For clarity you need to be clear on the point you are trying to illustrate. What doesn’t add detracts and less is more.
When you’re using PowerPoint to enhance your presentation, like a prop or a microphone, it’s something else to worry about, something else that can go wrong. It becomes more important where you stand to prevent blocking the view and to prevent you wearing the slide on your face. And even more importantly, you still need to connect.
Where to Stand.
Blocking – Stand where you’re not blocking the view of your slides for any of your audience members. Frustrating your audience members is not good way to connect. I know it’s common sense, but it happens all the time.
LHS – People read from left to right. Have you ever noticed that many paintings and photos have the main aspect that draws your eyes in, situated in the lower left hand corner? I suggest that you keep the main focus on you when they’re not looking at your slide. That is,stand on the left hand side of the screen.
Using the Remote
Blank 1 – When you have finished showing a slide, blank the slide to return their attention to you and what you’re presenting. All remotes have a blank button and yes, you should always be using a remote. Alternatively have and show a blackened out slide, not a white one.
Blank 2 – So many presenters walk in front of their slides when walking across the stage, I suggest, don’t be one of them. Blank the slide, if you are going to move across the stage to connect with the audience. Often, it is just a bit of awareness and taking the time to blank it. Make sure when you’re preparing your speech you allow yourself that time (see The Power of Pace and Pause)
Your in the Picture – Talking about blanking your slides; depending on where the projector is situated, don’t stand in front of the screen with the projector light blinding you and with part of the image on your forehead. Even if you’re not being blinded (and if you are, that should be a hint right there) you’re casting a shadow on the slide. Needless to say, it’s not a good look.

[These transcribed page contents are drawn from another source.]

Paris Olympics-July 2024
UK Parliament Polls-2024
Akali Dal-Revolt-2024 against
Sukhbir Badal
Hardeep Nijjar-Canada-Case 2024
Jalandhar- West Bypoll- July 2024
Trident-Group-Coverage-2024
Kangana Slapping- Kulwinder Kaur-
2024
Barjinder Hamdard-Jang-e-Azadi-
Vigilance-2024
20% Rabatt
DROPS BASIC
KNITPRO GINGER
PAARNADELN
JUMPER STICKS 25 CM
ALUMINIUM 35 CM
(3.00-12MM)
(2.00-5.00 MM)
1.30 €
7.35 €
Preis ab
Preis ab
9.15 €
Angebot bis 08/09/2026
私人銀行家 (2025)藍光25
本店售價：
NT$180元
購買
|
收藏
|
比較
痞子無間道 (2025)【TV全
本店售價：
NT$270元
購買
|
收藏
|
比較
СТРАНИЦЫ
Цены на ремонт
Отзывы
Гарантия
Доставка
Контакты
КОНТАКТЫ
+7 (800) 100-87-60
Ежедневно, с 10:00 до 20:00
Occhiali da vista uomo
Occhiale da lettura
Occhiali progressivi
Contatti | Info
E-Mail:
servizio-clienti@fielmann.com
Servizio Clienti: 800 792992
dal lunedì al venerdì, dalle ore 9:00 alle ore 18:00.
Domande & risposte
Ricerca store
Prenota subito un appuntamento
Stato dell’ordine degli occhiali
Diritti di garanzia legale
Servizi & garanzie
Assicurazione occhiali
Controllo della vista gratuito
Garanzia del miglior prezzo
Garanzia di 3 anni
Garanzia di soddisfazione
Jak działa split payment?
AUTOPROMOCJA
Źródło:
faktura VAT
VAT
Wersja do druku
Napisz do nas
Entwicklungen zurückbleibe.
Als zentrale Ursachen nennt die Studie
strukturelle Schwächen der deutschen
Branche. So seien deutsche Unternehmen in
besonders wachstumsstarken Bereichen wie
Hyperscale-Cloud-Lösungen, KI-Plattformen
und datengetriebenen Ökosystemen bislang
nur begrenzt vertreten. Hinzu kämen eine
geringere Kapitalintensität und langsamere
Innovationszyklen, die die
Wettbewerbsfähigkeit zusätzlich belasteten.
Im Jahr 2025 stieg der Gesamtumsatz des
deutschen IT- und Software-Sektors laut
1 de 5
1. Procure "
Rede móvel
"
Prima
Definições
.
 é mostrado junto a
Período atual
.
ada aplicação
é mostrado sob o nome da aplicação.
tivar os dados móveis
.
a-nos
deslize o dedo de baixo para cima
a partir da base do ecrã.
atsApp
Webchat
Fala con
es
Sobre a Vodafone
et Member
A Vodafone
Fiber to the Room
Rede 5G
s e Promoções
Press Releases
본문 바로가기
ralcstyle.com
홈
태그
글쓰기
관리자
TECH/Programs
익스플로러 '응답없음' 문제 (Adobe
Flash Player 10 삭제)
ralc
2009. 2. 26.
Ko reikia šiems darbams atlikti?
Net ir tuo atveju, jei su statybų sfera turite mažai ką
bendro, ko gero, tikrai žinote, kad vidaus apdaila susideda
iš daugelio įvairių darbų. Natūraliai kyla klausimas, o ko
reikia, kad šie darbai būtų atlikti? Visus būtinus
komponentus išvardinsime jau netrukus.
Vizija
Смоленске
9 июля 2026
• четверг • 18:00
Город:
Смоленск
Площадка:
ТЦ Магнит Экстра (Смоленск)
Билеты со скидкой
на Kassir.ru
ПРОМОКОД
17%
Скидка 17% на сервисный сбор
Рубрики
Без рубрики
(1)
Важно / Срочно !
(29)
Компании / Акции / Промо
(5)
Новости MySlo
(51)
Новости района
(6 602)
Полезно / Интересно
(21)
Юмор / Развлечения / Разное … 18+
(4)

The best way to connect with the audience is to make eye contact with them. If they can’t see you, you’re not connecting. It is difficult to make eye contact and connect when the room is dark. While it helps to see the slides, maybe settle on a compromised lighting arrangement.
We all know variations of Murphy’s Law. Basically, if something can go wrong, it will. You need to prepare and plan for things going wrong. The adage, “Fail to prepare, prepare to fail” is relevant here. Make sure you have thought about and prepared for and rehearsed how you are going to present without the PowerPoint. If you are using your own equipment, and I recommend it when it comes to the laptop, make sure you have spare parts like a projector light globe and the PowerPoint copy on you memory stick. Contact the relevant person well ahead of time to check what they have and haven’t got. Don’t make any assumptions and get there early.
PowerPoint is a powerful tool to help make your point. But it’s only a tool. You are the presentation. Remember, what doesn’t add detracts and more is less.
Speak to Connect, to make that Difference.